Top of Information provided
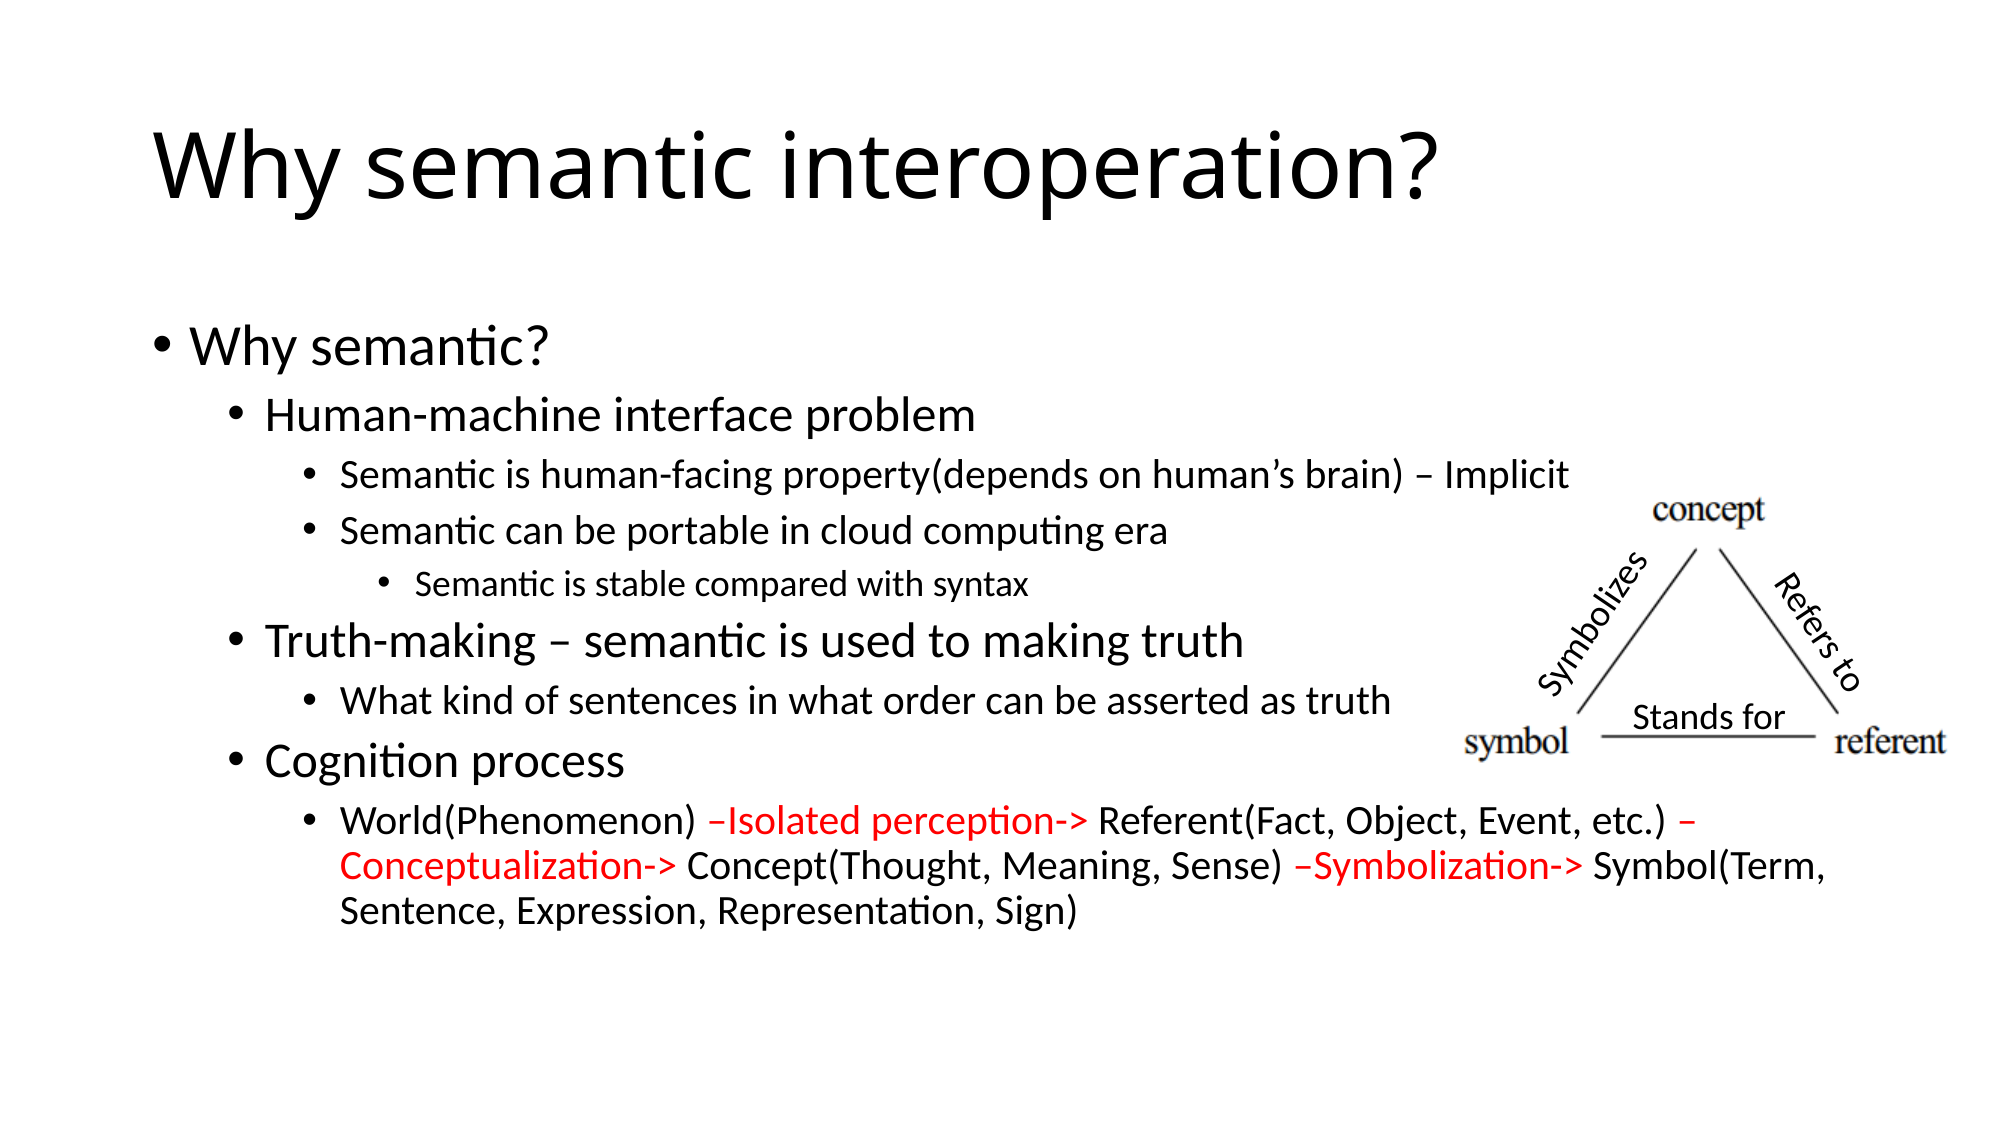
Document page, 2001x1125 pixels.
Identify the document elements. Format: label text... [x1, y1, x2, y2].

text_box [1447, 469, 1976, 793]
title Why semantic interoperation? [137, 59, 1863, 278]
list Why semantic? Human-machine interface problem Semantic is human-facing property(depends on human’s brain) – Implicit Semantic can be portable in cloud computing era Semantic is stable compared with syntax Truth-making – semantic is used to making truth What kind of sentences in what order can be asserted as truth Cognition process World(Phenomenon) –Isolated perception-> Referent(Fact, Object, Event, etc.) –Conceptualization-> Concept(Thought, Meaning, Sense) –Symbolization-> Symbol(Term, Sentence, Expression, Representation, Sign) [137, 307, 1863, 1022]
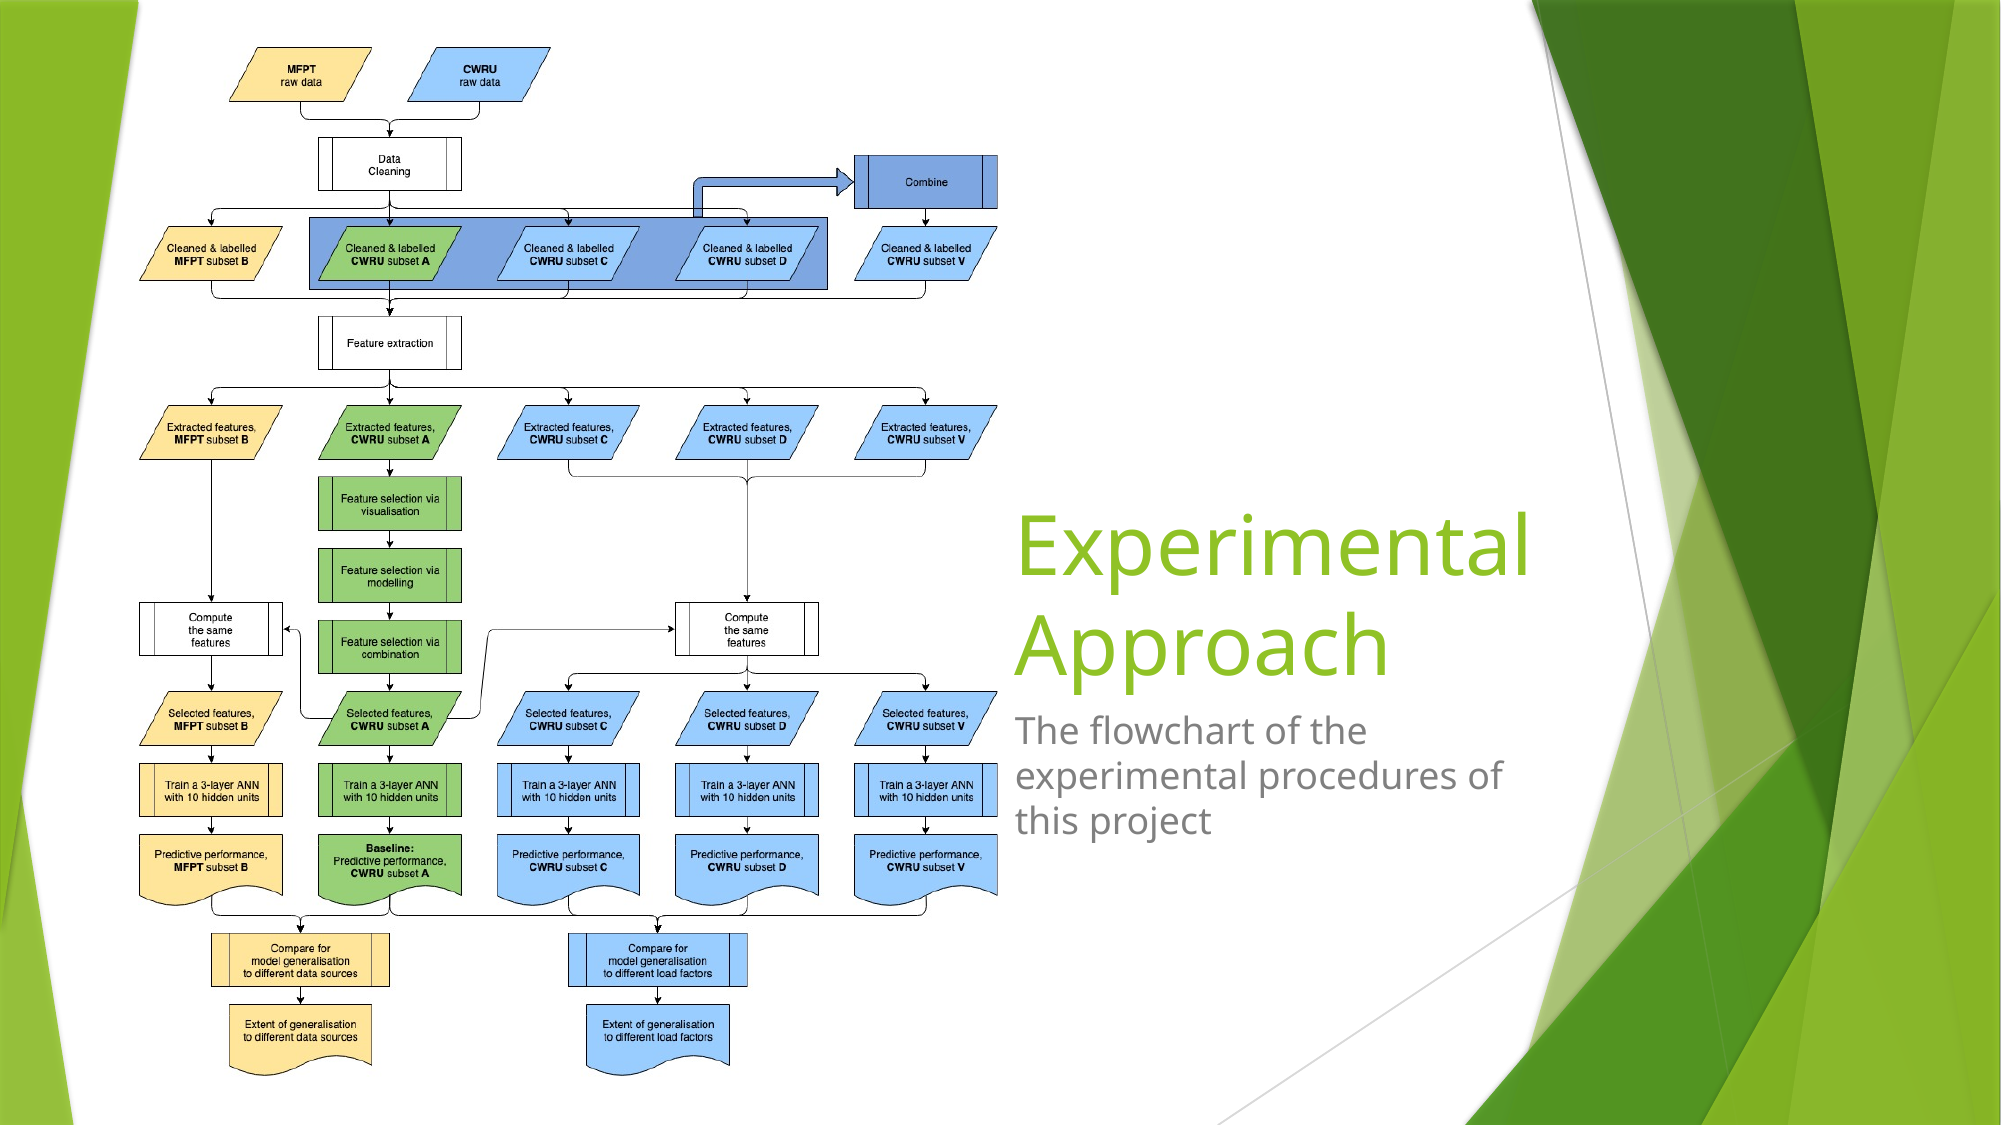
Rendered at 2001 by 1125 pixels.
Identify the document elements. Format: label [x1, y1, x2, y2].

list [137, 46, 999, 1077]
text_box [0, 0, 2000, 1125]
Bottom of Information provided
■ **Task requirements**
All lines with the word "pixels" are needed; pull them from the entries and copy each.

■ **Task response**
Document page, 2001x1125 pixels.
Rendered at 2001 by 1125 pixels.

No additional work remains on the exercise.